(Saved entries)
+--
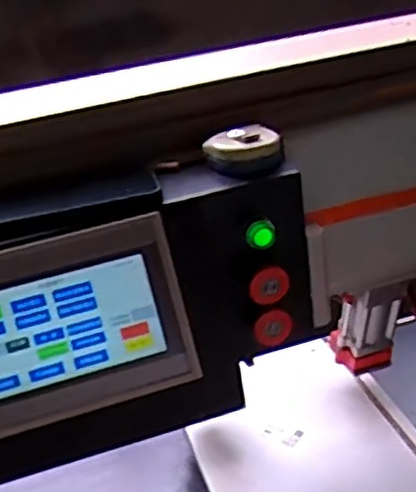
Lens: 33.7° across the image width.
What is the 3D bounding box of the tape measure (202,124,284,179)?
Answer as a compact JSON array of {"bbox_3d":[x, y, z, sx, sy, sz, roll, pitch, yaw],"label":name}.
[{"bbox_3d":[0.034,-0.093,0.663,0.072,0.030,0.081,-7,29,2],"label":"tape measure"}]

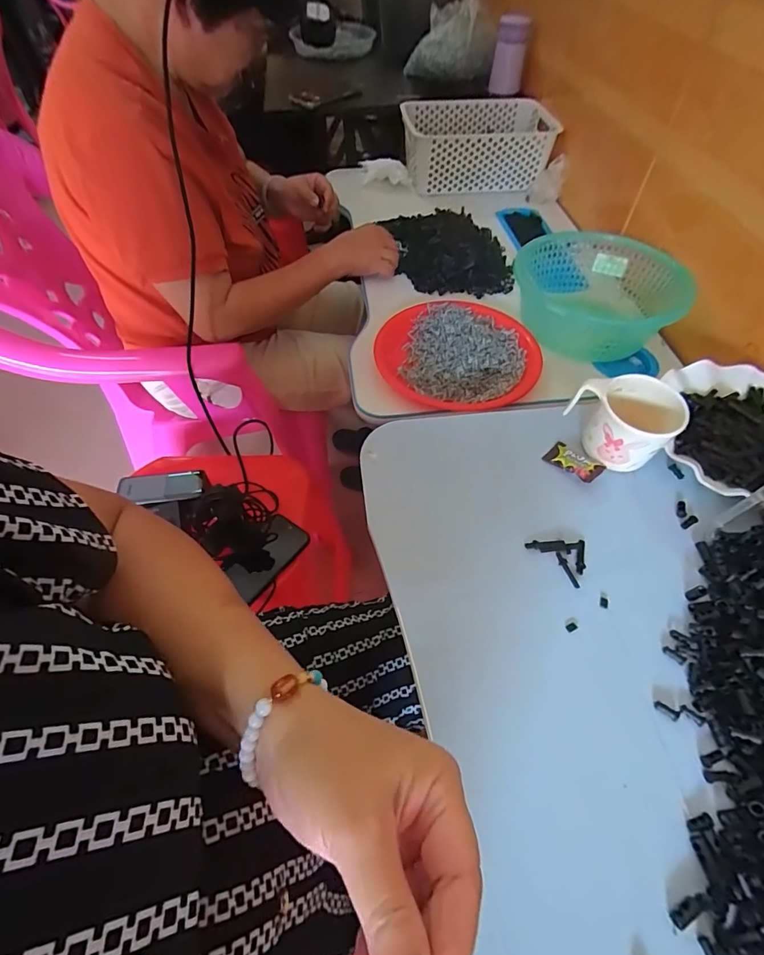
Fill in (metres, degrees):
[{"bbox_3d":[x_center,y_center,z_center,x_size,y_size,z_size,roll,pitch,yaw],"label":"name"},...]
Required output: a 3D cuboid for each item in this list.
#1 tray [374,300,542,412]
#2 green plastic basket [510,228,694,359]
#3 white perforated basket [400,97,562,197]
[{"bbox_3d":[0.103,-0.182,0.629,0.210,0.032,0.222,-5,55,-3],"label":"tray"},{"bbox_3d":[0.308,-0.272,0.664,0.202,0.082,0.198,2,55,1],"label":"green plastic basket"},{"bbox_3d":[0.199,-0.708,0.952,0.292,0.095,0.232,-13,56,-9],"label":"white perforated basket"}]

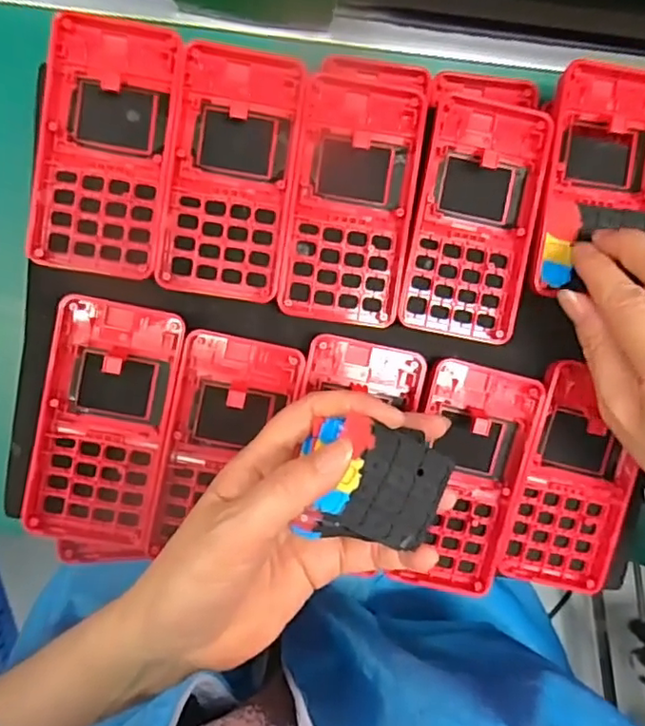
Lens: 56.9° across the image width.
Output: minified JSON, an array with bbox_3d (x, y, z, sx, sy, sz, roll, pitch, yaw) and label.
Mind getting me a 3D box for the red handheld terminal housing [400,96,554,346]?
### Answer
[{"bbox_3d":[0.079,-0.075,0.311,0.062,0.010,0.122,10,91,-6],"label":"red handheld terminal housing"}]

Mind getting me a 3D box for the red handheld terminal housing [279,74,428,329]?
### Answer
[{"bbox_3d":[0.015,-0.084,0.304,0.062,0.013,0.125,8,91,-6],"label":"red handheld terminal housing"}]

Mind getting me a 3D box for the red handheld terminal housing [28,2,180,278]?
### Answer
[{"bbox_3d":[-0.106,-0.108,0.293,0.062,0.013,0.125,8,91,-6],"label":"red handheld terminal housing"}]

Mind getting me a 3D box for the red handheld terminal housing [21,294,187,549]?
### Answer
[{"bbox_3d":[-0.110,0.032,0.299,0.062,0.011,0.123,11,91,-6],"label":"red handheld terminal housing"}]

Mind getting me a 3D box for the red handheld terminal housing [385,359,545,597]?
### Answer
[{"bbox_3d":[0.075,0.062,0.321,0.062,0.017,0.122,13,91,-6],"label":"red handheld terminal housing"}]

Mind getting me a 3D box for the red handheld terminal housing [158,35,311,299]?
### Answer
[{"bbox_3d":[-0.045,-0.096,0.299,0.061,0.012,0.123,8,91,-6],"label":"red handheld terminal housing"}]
+--
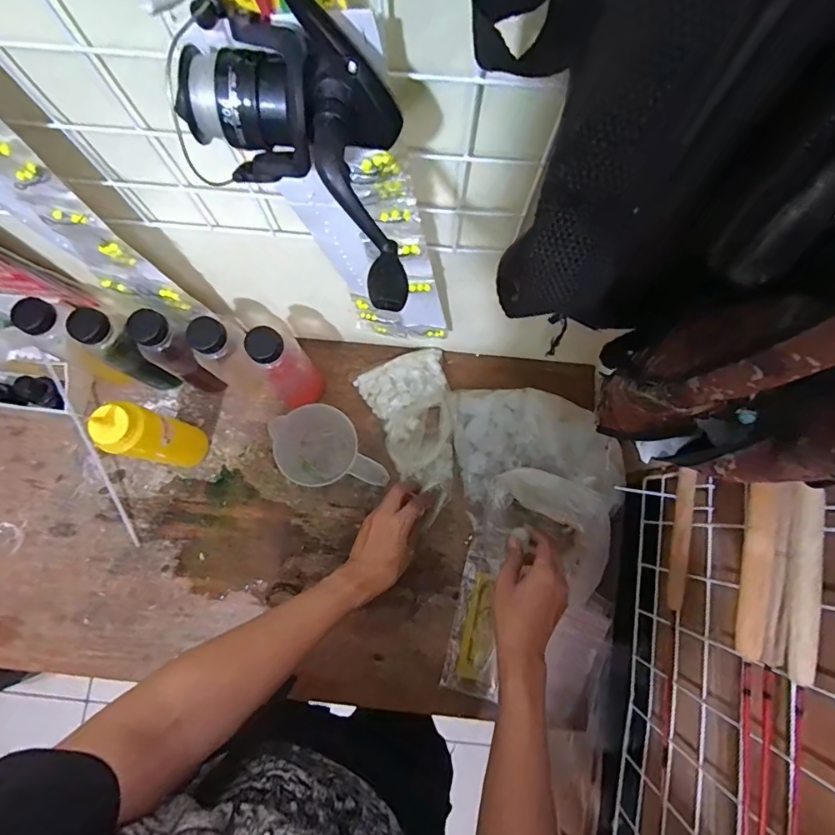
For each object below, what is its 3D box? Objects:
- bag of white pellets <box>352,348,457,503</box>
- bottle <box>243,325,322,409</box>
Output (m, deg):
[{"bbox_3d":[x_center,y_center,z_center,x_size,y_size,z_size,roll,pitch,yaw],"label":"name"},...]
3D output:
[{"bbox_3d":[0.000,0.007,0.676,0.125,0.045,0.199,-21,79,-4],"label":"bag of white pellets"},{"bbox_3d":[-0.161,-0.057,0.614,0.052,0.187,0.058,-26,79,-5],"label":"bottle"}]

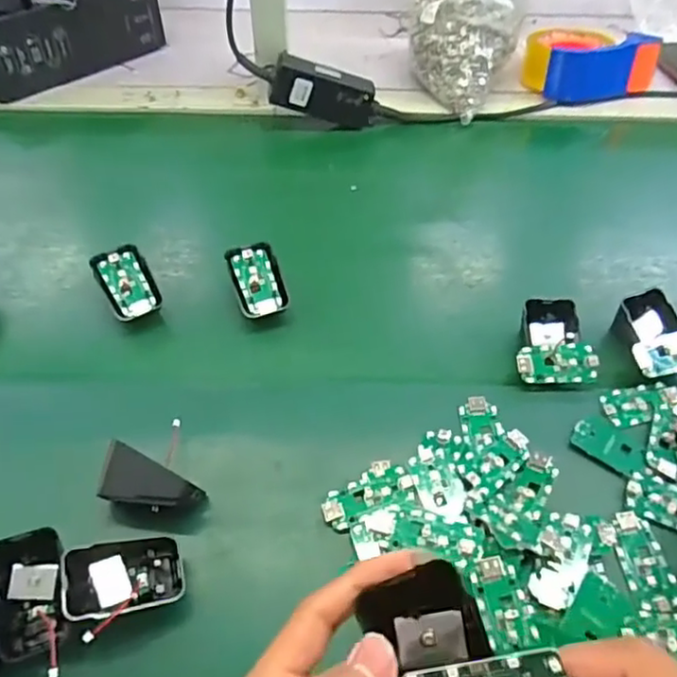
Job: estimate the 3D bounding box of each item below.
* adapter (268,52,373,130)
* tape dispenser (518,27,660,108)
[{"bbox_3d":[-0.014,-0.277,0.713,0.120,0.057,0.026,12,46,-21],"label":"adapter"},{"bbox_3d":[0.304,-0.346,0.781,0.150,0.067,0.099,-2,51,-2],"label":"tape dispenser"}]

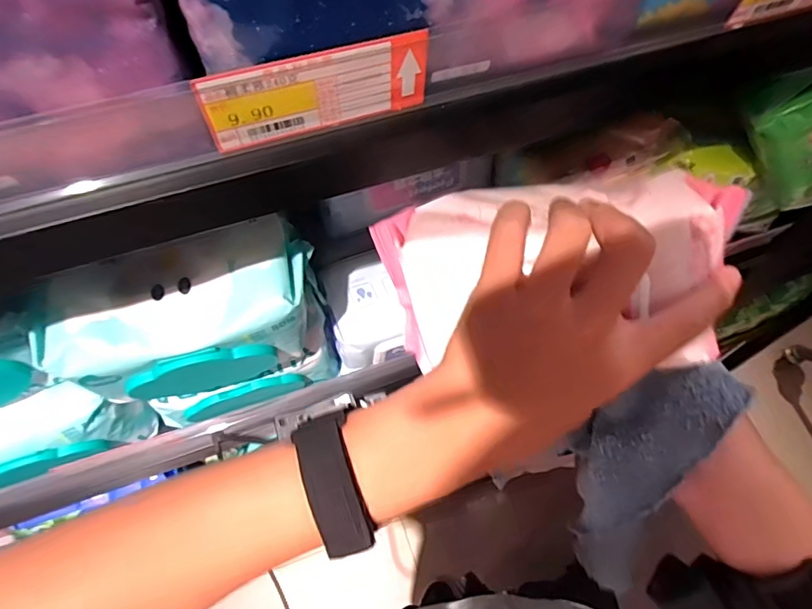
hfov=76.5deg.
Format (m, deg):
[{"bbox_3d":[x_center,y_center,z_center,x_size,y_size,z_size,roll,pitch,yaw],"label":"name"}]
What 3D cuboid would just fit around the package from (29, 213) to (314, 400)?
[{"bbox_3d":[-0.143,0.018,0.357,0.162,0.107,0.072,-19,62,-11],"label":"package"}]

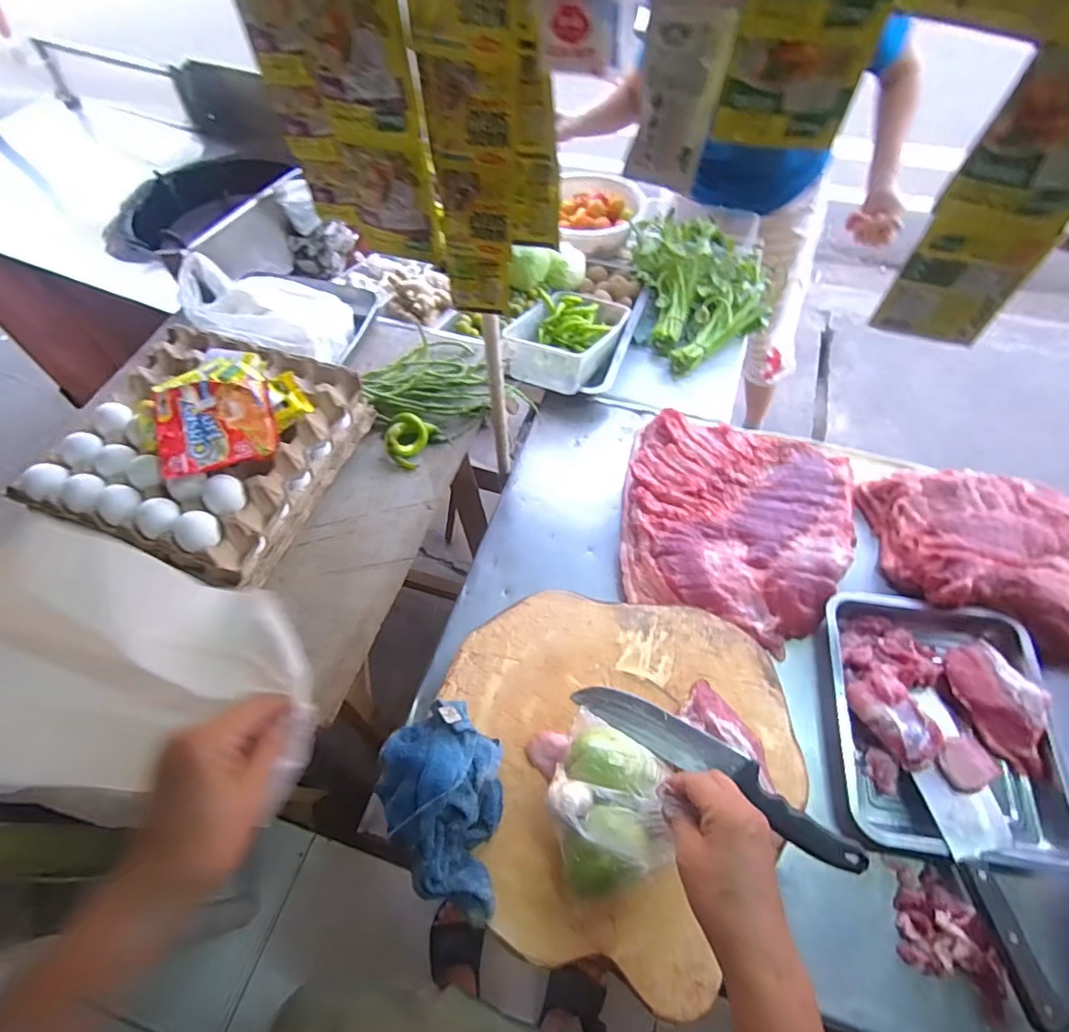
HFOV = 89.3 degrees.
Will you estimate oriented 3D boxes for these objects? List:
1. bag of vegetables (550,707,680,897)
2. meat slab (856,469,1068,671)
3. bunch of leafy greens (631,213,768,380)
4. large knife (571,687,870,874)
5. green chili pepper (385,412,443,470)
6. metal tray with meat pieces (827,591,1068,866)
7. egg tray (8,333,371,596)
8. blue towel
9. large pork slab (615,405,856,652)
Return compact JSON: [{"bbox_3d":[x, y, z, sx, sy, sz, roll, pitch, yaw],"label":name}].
+--
### DIRECTIONS
Starting at the line containing "Lens: 33.7° across the image width." and stopping at the line containing "terminal housing [279,74,428,329]?", output each line exactly as it appears above. Leave out the pictures.

### RESULT OF THE TASK
Lens: 33.7° across the image width.
What is the 3D bounding box of the tape measure (202,124,284,179)?
Answer as a compact JSON array of {"bbox_3d":[x, y, z, sx, sy, sz, roll, pitch, yaw],"label":name}.
[{"bbox_3d":[0.034,-0.093,0.663,0.072,0.030,0.081,-7,29,2],"label":"tape measure"}]

Fill in (metres, degrees):
[{"bbox_3d":[x_center,y_center,z_center,x_size,y_size,z_size,roll,pitch,yaw],"label":"name"},...]
Required output: a 3D cuboid for each item in this list.
#1 tray [374,300,542,412]
#2 green plastic basket [510,228,694,359]
#3 white perforated basket [400,97,562,197]
[{"bbox_3d":[0.103,-0.182,0.629,0.210,0.032,0.222,-5,55,-3],"label":"tray"},{"bbox_3d":[0.308,-0.272,0.664,0.202,0.082,0.198,2,55,1],"label":"green plastic basket"},{"bbox_3d":[0.199,-0.708,0.952,0.292,0.095,0.232,-13,56,-9],"label":"white perforated basket"}]

Lens: 56.9° across the image width.
Output: minified JSON, an array with bbox_3d (x, y, z, sx, sy, sz, roll, pitch, yaw) and label.
Mind getting me a 3D box for the red handheld terminal housing [400,96,554,346]?
### Answer
[{"bbox_3d":[0.079,-0.075,0.311,0.062,0.010,0.122,10,91,-6],"label":"red handheld terminal housing"}]

Mind getting me a 3D box for the red handheld terminal housing [279,74,428,329]?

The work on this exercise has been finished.